Now is the time in Tennessee to move the conversation about medical cannabis out from the shadows and away from hushed conversations.
Now is the time in Tennessee to restore patient freedom. Now is the time for this medicine.
Thirty states and two-thirds of the U.S. already have access to more than 800 medical cannabis products, but not Tennesseans. Around us, first there was Arkansas, Kentucky’s governor has signaled his support, and Virginia is quickly moving toward medical cannabis.
Tennesseans are there. Nearly 80 percent of registered voters support giving doctors the option to prescribe medical cannabis. Two-thirds of Republican voters do. Tennessee doesn’t have this mechanism for policy-making, but if this were up to a statewide referendum – as it’s been done in other states – regulated access to medical cannabis would already be here.

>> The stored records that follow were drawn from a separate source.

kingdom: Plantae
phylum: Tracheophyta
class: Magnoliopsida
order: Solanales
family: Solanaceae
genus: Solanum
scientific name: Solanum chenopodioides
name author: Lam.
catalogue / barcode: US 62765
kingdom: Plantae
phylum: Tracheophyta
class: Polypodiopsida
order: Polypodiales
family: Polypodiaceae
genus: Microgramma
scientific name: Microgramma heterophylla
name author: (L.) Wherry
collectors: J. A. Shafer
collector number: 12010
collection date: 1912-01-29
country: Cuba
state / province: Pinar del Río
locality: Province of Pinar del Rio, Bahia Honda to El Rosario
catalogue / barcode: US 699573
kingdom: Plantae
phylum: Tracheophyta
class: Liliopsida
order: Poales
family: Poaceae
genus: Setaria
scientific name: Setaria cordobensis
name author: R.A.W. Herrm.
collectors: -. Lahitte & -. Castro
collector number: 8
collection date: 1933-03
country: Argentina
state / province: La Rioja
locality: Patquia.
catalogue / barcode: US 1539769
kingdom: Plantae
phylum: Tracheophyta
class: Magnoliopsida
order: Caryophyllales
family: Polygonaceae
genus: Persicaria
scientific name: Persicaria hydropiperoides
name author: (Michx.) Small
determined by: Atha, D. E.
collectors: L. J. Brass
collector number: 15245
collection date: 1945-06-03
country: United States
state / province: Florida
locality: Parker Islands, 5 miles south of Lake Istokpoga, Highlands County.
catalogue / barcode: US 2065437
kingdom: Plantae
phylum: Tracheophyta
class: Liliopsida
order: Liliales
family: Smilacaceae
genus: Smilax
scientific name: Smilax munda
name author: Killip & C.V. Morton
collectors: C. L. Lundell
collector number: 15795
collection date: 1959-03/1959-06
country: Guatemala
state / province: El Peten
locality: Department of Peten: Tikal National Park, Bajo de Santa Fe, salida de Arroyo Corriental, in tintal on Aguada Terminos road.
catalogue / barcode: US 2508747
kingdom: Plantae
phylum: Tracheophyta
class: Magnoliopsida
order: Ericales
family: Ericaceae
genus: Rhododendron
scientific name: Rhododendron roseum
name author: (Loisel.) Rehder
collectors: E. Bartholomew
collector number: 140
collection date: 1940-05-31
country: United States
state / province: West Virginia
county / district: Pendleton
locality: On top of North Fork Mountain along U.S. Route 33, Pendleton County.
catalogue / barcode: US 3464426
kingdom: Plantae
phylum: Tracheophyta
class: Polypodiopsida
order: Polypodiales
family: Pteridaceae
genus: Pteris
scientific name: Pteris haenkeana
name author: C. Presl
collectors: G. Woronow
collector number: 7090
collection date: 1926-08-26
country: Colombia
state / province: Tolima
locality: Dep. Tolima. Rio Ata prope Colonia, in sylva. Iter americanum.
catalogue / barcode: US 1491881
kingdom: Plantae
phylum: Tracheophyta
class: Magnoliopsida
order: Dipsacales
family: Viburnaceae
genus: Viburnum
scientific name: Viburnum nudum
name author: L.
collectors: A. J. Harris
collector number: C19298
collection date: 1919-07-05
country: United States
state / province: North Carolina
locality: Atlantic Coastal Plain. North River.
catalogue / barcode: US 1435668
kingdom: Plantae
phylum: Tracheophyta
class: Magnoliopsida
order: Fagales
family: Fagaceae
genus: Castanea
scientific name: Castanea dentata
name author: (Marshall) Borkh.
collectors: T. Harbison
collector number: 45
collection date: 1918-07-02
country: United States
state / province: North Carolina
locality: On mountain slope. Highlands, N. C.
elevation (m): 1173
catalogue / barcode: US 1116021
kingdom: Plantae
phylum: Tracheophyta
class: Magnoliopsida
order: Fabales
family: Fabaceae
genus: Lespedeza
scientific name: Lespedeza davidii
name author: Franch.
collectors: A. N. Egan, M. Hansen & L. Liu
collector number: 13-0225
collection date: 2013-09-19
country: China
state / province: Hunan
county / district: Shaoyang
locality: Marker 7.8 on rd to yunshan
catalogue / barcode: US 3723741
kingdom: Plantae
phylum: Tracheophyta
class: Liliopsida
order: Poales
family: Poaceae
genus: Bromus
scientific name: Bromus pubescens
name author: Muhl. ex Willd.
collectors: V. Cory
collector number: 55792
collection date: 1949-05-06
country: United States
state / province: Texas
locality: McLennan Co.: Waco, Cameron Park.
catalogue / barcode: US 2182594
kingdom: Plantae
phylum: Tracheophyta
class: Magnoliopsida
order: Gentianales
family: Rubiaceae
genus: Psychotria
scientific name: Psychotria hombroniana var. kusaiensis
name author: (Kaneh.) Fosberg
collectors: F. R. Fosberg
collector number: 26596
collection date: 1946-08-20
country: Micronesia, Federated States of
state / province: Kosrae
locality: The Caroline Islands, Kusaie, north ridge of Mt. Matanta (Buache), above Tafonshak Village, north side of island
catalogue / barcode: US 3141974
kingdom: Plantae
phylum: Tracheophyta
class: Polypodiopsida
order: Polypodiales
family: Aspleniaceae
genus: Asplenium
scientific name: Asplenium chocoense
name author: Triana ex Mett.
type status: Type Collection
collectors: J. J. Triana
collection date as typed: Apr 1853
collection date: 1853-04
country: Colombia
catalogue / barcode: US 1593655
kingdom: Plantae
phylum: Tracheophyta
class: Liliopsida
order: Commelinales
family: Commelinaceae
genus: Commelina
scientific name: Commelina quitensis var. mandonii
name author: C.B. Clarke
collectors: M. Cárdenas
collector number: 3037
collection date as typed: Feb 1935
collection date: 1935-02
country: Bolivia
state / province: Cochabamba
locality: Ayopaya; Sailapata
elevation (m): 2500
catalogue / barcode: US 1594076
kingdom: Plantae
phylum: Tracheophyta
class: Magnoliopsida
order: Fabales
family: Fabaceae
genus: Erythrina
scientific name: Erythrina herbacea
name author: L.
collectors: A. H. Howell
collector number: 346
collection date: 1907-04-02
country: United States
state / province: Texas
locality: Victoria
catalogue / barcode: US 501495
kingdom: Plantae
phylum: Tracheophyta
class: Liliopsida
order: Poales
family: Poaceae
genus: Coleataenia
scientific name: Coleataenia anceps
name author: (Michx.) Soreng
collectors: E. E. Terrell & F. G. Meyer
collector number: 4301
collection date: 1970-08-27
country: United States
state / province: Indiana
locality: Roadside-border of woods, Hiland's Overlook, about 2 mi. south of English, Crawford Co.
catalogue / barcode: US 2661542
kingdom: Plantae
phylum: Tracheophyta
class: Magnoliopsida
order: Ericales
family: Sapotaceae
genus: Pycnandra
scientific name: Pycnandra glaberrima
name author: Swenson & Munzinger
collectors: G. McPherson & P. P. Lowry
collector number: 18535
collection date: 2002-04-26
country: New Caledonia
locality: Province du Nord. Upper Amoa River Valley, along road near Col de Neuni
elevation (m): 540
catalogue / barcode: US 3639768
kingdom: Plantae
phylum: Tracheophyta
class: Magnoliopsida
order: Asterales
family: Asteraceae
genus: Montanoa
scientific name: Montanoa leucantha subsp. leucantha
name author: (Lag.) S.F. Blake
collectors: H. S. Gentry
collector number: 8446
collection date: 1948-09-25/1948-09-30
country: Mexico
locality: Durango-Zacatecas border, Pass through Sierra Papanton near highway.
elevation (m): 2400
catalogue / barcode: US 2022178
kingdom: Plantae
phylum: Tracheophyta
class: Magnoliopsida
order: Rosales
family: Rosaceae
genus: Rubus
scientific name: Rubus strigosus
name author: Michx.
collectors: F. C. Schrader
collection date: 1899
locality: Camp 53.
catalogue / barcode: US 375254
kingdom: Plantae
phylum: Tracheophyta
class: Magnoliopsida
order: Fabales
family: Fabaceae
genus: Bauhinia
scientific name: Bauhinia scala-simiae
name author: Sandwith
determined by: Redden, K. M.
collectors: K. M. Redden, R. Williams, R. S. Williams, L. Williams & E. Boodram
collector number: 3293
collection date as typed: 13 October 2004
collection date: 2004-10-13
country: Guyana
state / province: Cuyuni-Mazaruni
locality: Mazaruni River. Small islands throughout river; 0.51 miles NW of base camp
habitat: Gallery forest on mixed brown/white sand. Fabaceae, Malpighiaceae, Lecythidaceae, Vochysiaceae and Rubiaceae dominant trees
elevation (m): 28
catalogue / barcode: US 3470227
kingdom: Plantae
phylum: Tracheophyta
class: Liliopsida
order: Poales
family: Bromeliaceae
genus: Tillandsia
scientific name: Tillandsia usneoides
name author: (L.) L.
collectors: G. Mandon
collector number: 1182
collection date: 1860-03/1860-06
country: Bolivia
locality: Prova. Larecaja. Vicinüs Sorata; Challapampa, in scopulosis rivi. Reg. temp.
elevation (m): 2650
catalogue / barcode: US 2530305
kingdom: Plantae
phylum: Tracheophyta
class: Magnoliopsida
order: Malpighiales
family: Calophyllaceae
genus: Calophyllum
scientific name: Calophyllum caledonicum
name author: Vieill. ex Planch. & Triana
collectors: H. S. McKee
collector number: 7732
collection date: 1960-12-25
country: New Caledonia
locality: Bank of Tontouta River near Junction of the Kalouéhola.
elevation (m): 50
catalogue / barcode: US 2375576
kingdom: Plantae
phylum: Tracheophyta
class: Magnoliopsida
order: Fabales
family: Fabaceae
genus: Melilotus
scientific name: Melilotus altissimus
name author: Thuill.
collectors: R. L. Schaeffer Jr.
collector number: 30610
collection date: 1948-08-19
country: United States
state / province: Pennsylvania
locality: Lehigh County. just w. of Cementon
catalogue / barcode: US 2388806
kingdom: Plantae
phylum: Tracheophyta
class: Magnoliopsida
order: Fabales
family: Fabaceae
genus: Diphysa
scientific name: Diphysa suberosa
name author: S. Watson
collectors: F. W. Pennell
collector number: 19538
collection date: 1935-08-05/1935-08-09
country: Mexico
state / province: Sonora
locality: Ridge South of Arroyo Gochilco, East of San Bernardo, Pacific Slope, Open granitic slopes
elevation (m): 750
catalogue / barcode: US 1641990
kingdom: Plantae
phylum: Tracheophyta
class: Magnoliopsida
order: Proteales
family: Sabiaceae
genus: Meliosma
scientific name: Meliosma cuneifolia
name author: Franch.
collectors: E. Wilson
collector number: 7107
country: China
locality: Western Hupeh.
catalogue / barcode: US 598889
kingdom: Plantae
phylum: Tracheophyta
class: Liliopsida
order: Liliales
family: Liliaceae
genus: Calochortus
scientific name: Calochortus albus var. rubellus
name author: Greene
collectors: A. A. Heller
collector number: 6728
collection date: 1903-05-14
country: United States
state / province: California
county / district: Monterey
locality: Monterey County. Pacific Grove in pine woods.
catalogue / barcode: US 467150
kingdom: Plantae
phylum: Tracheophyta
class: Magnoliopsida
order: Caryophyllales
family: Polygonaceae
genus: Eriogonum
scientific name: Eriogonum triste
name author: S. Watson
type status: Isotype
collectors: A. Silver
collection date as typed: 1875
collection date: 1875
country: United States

But Tennessee is in danger of being left behind, a state known for health care innovation about to lose out on market share of an industry projected to hit $20 billion in the next six years, as states with medical cannabis laws have seen deaths from opioid overdoses drop by 25 percent and the number of painkiller prescriptions fall by 23 percent.
This session the Tennessee legislature will consider HB 1749/SB 1710, the Medical Cannabis Only Act (MCO), a conservative, medically responsible Tennessee solution to help those with specific, debilitating health conditions.
The MCO bill provides industry oversight and safe patient access and the right for municipalities to opt out of it if they choose. It creates an independent regulatory commission to balance the needs of entrepreneurs and patients, with law enforcement at the table, in an accountable and transparent manner.
Overseas, scientific research advances into the medicinal benefits of cannabis have been significant, especially in Israel. Here in America, even with the resistance of the federal government to research into medical cannabis benefits, there are now over 60 peer-reviewed studies that qualify for FDA field trials. So, why isn’t this science being put to use here in Tennessee to relieve pain and suffering across a long list of medical conditions?
Old stereotypes and misinformation die hard. Opponents claim cannabis is a dangerous drug. False. The National Institute of Drug Abuse acknowledges that the toxicity of cannabis is zero. It’s physically impossible to overdose on cannabis. You are more likely to overdose on water. Then the argument it’s a ‘gateway drug.’ False. They majority of cannabis users never move on to persistent use of ‘harder drugs.’
Medical cannabis is not a miracle cure. But, the growing body of science research worldwide shows that medical cannabis can provide significant, if not dramatic, positive results to treat a number of medical conditions. Why shouldn’t Tennesseans – working with their doctor – have the right to try those treatments under medical supervision instead of being left behind?
The Tennessee Medical Cannabis Trade Association is working with all interested parties to get to a fair-minded solution and to move away from the misinformation of the past. Law-abiding Tennesseans should not be forced to subsidize the cannabis black market to meet their health care needs. Tennesseans should not be passed by when non-addictive and lower cost alternatives to opiates are available to remedy pain and suffering.
Medical cannabis is one of the fastest growing industries in both the US and globally because it works. The Medical Cannabis Only bill is a conservative and responsible approach for Tennessee to catch up with America and provide patients an additional treatment option that works for them.
It’s medicine, and it’s time.
Glenn Anderson is the executive director of the Tennessee Medical Cannabis Trade Association. He is originally from Tennessee. Glenn served in the Washington State legislature for 12 years and was the Republican lead on expanding that state’s medical cannabis laws.